War won’t end until individuals stop being at war with themselves. As above, so below. To quote A.S. Neill, author of Summerhill: A Radical Approach to Child Rearing, “All hate is self-hate.” This rings doubly true for me when I remember that all of us are expressions of the same consciousness, or what Jung calls “a psychic life which embraces us all.” He says, “In each of us there is at least one voice which seconds [that of our supposed enemy].” We’re all, if you will, just fingers and toes on the same body of the same Cosmic Christ. In fighting with others, we’re fighting with the parts of ourselves that we’ve denied and split off from and relegated to the deepest shadows of our psyches. We condemn others on the pretense that by doing so, those people will eventually shape up and act right—that is, act how we want them to act. That’s why we have prisons, right, and various other forms of punishment? We’re hoping to liberate the bad actors from their own bad behavior. Rehabilitate them. But according to Carl Jung, “Condemnation does not liberate, it oppresses. I am the oppressor of the person I condemn, not his friend and fellow-sufferer.” He isn’t saying that we “must never pass judgment in the cases of persons whom we desire to help and improve. But if [we] wish to help a human being [we] must be able to accept him as he is. And [we] can do this in reality only when [we have] already seen and accepted [ourselves] as [we are]… We cannot change anything unless we accept it.” Another Carl—Carl Rogers—would eventually say the same thing in his book On Becoming a Person: “When I accept myself as I am, then I change.”

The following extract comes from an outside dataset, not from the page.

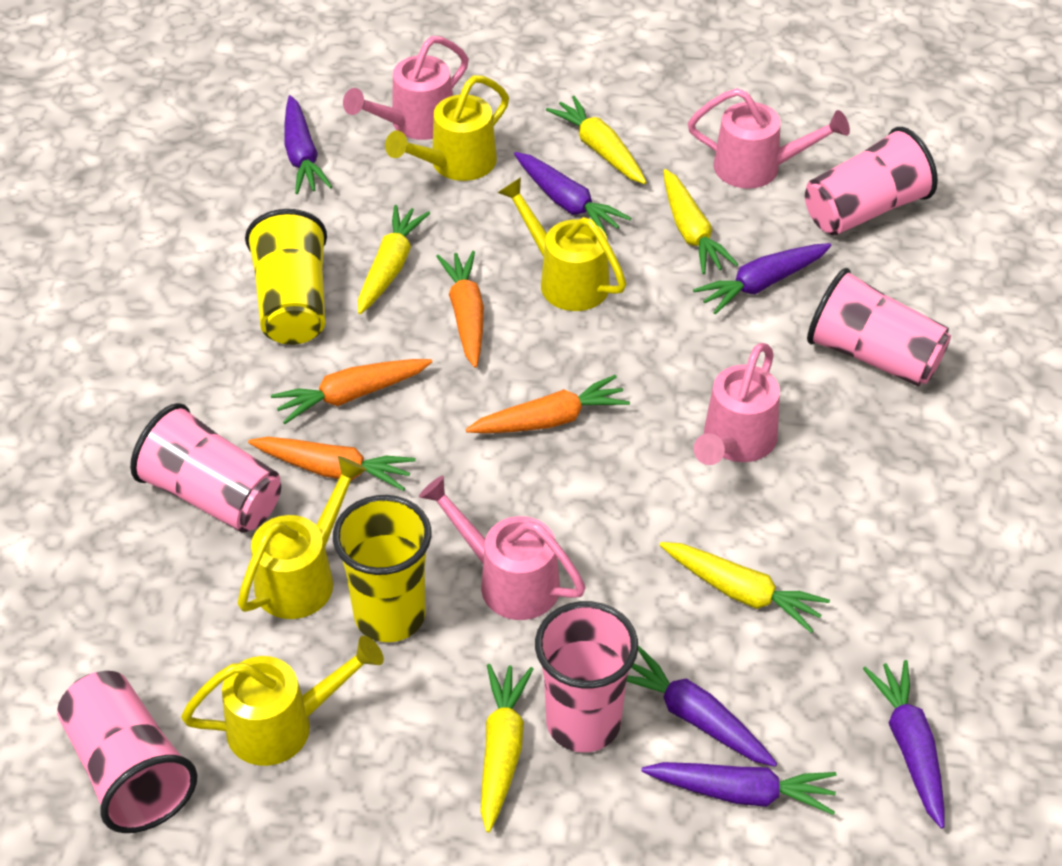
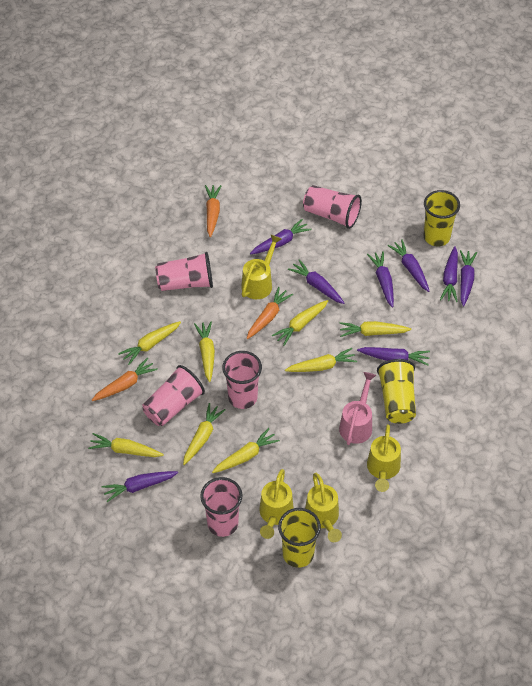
orange carrot: 4 -> 3
pink watering can: 4 -> 1
purple carrot: 6 -> 8
yellow carrot: 5 -> 8
yellow cup: 2 -> 3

That feels like a good stopping place. Before signing off, I’ll leave you with a few quotes from the book that I wasn’t able to work in, but that deserve to be read. “You can exert no influence if you are not susceptible to influence.” “Ideas spring from a source that is not contained within one man's personal life. We do not create them; they create us.” “Knowledge rests not upon truth alone, but upon error also.” And lastly, “It is from need and distress that new forms of life take their rise, and not from mere wishes or from the requirements of our ideals.”

I wish you all the best in the practice—the process—of becoming yourself more and more, of living your life as truly as Christ lived his. To quote Jung one last time, “The art of life is the most distinguished and rarest of all the arts.”